Camera geometry data:
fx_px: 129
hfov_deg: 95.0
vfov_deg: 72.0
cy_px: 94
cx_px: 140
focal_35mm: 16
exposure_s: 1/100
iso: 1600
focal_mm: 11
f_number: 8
--
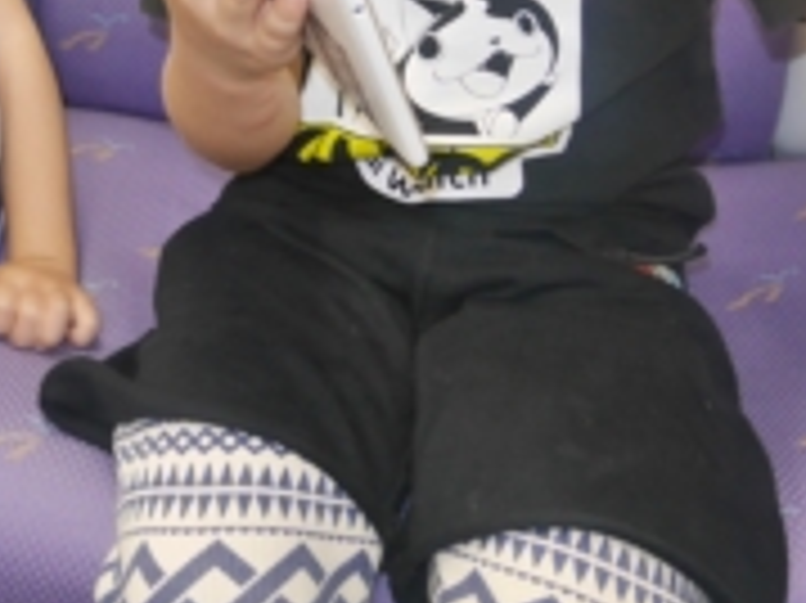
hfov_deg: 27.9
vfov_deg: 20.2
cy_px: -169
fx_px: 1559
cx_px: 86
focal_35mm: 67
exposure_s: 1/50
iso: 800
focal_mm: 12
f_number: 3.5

(Task) Your answer should consist of the lines from the line with "fx_px: 1559" to the line with "f_number: 3.5" above, repeated exactly, both ends included.

(Result of the task)
fx_px: 1559
cx_px: 86
focal_35mm: 67
exposure_s: 1/50
iso: 800
focal_mm: 12
f_number: 3.5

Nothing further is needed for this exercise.